Manuel Zetina told his friend he’d kill a cop when he got the chance.
I don’t know a lot about Manuel, the young man who murdered my husband. But what I do know allows me to infer some things. He was a minority. He was looking for the belonging and power that gang affiliation brings. Therefore I can infer that he perceived an us vs them mentality with law enforcement. He believed it would be fair to take the life of an officer because of the minority lives that have been lost or taken by police encounters.
The worldview that police are brutal, untrustworthy, power hungry murderers is sweeping our nation like a fierce flame right now. Manuel certainly wasn’t alone in kindling rage about the injustices that happen to people by the police. Or the perception that it goes unchecked because of systemic racism.
We are a nation at war with itself. There are a majority of people who would like for us, America, to be fine. To be ok. We would like to see no evil, hear no evil, speak no evil. And there is another part of our nation that feels unseen and unheard and without a voice. We pretend it’s ok because the way we came into this conflict is awkward. We’d prefer to wave a magic wand and have it be “done.” We inherited a problem we’d rather not have to deal with. And we’re afraid to say the wrong thing, stir the pot or offend someone.
Well. Consider the pot stirred. Combine the rampant fear that Covid has unleashed and the feelings of entrapment from quarantine with a festering 400 year old wound, and the razor thin veil of peace we’ve had since 2014 can no longer hold back the conflict that is now boiling over.
The people are calling for Justice for George. But despite the officer who killed him being charged with murder, rioting continues. Because people don’t want justice. They want revenge. From my front row seat to this culture war- HEAR ME SAY THIS:
🔥Revenge will not ease your pain, it will multiply it.
🔥Revenge will not restore what has been lost, it will magnify it by stealing from others.
🔥Revenge will not cool your rage, it will kindle it.
Because after you have smashed bricks through windows and ambushed police, you will still be left with your broken heart and dirty hands. Only forgiveness truly has the power to set you free. To release me from bitterness that someone murdered my husband out of spite. Forgiveness isn’t apathy or annulment of wrong. Forgiveness is taking back your power by releasing your emotional grip on the person who hurt you. Manuel was attempting to avenge his perception of injustice. An eye for an eye. But instead he fixed nothing and perpetuated trauma in dozens of other lives.
Depending on your perspective, stop burning down businesses and assaulting people, which has now flipped you from victim to aggressor and drained the influence that is generated from peaceful protests. Or if your closest proximity to this is CNN, it’s time to get in the conversation. It’s ok if they’re loud. It’s ok if they’re messy. It’s ok if you say the wrong thing at times.
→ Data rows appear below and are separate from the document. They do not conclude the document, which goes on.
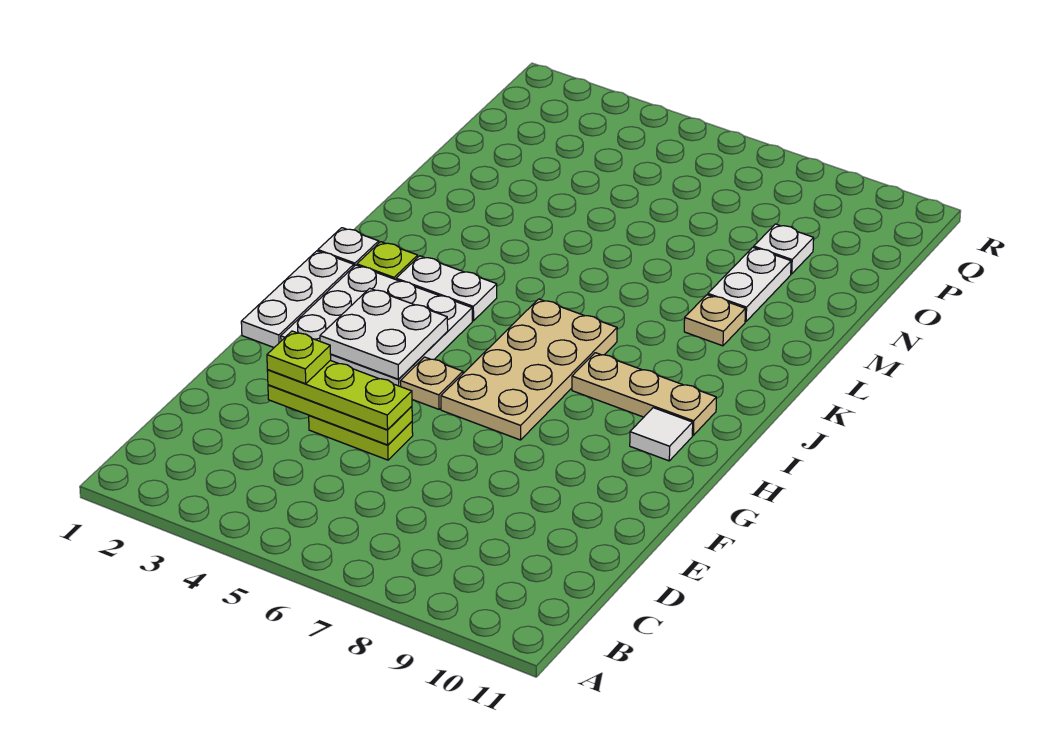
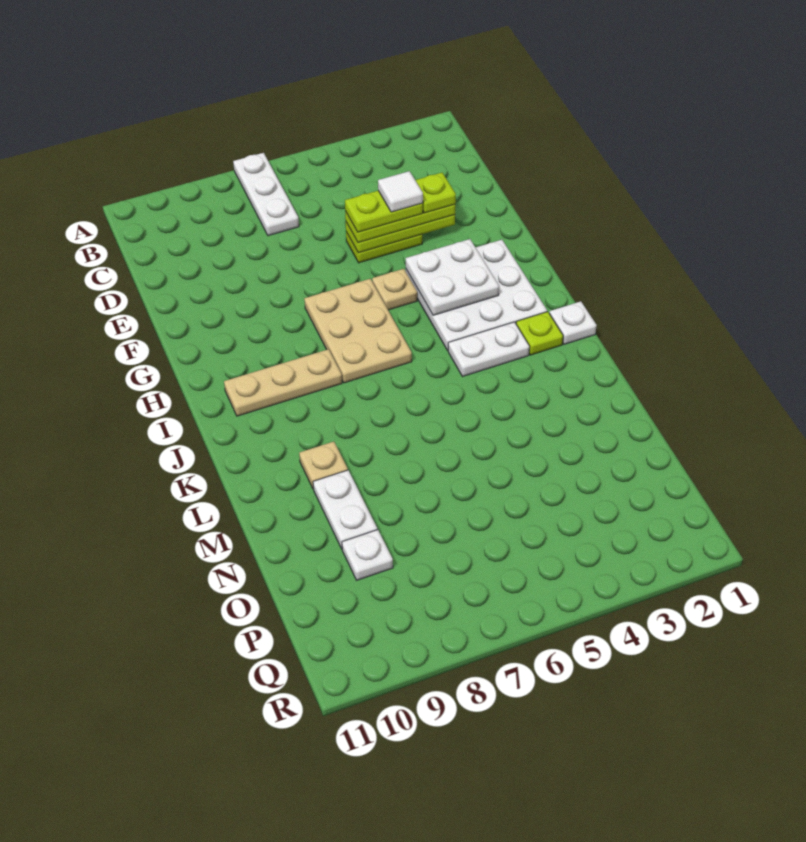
none -> lime plate E4:E5 level 4
white plate G1:I1 level 1 -> white plate A7:C7 level 1
tan plate G6:J7 level 1 -> tan plate G6:I7 level 1
white tile H10 level 1 -> white tile E4 level 5

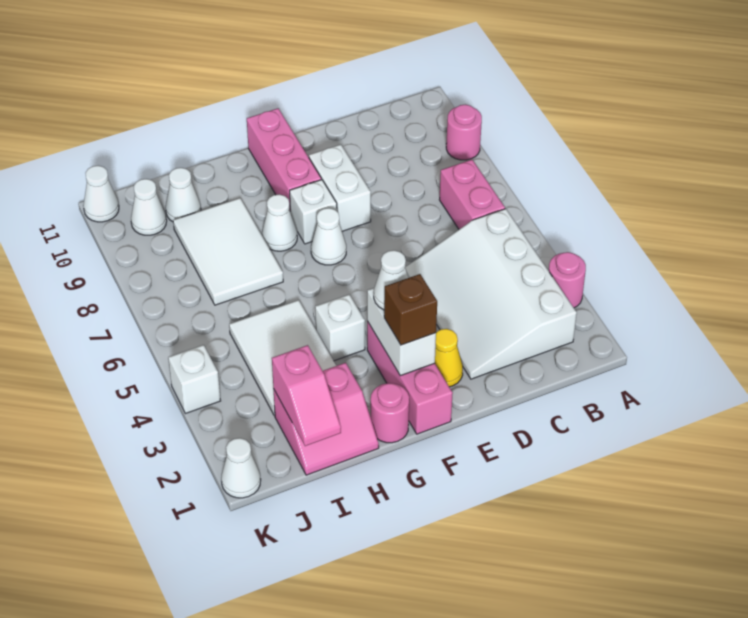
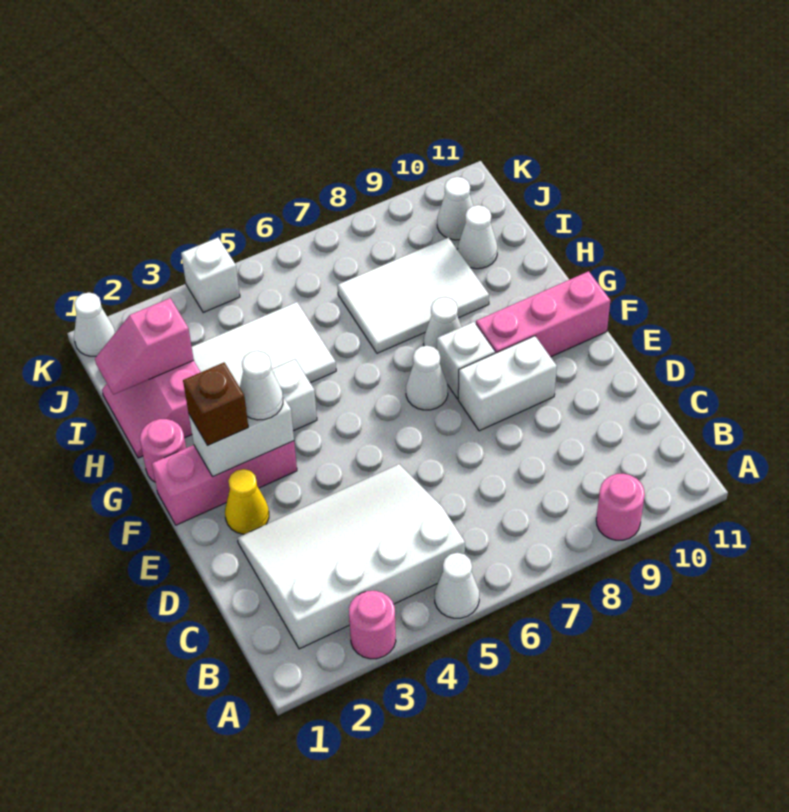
pink brick B6:B7 level 1 -> none
white cone K11 level 1 -> white cone A5 level 1

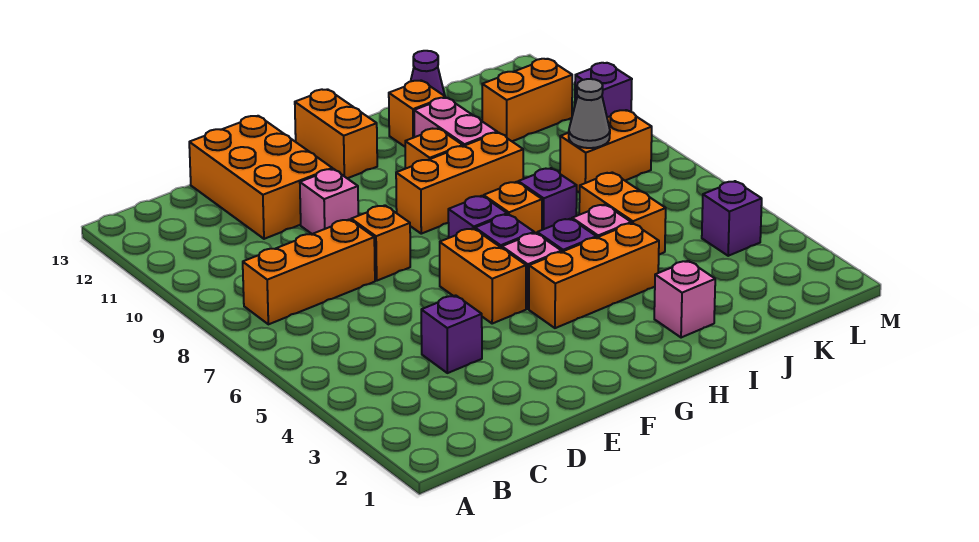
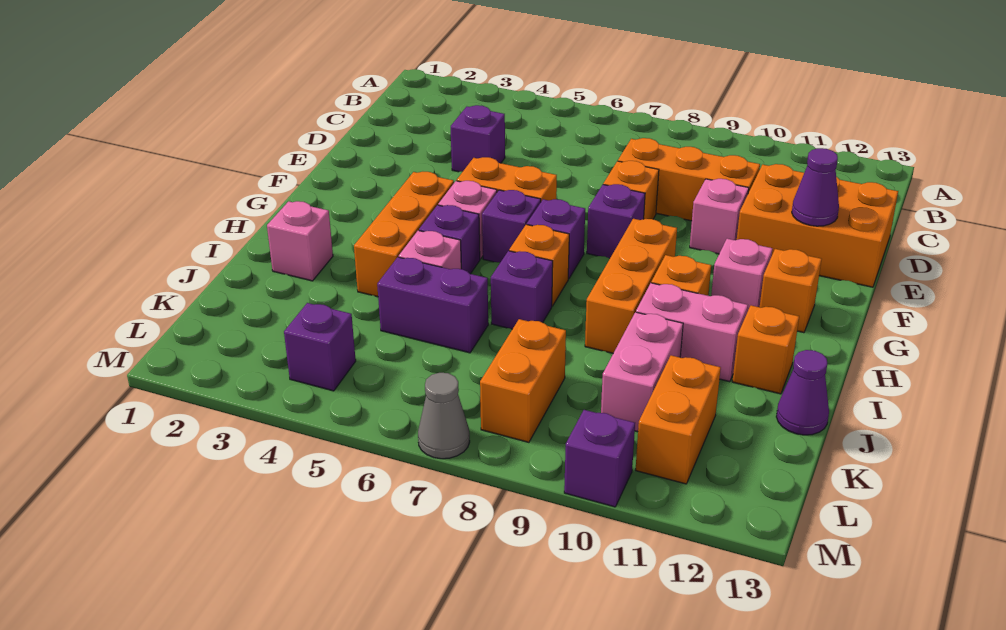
orange brick B8:D8 level 1 -> orange brick D8:D10 level 1
none -> purple cone E12 level 2
none -> purple brick F8 level 1
none -> pink brick G11 level 1
orange brick G12:G13 level 1 -> orange brick G12 level 1
orange brick J5:J6 level 1 -> purple brick J5:J6 level 1
none -> pink brick J10:K10 level 1
grey cone K8 level 2 -> grey cone M7 level 1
We can no longer afford to be silent. Men and women are dying right and left on both sides of this conflict. Be brave. Be respectful. Find someone who thinks differently than you do and start talking. There are valid arguments for both the police and the public. The stalemate has ended and your participation is necessary for the healing we are desperate for. Don’t buy into the lie that you can’t be part of the solution. Your voice is powerful! Use it for good! Come to the table. Be receptive. Listen well. Ask good questions. It doesn’t have to be this way. We can change. We can heal.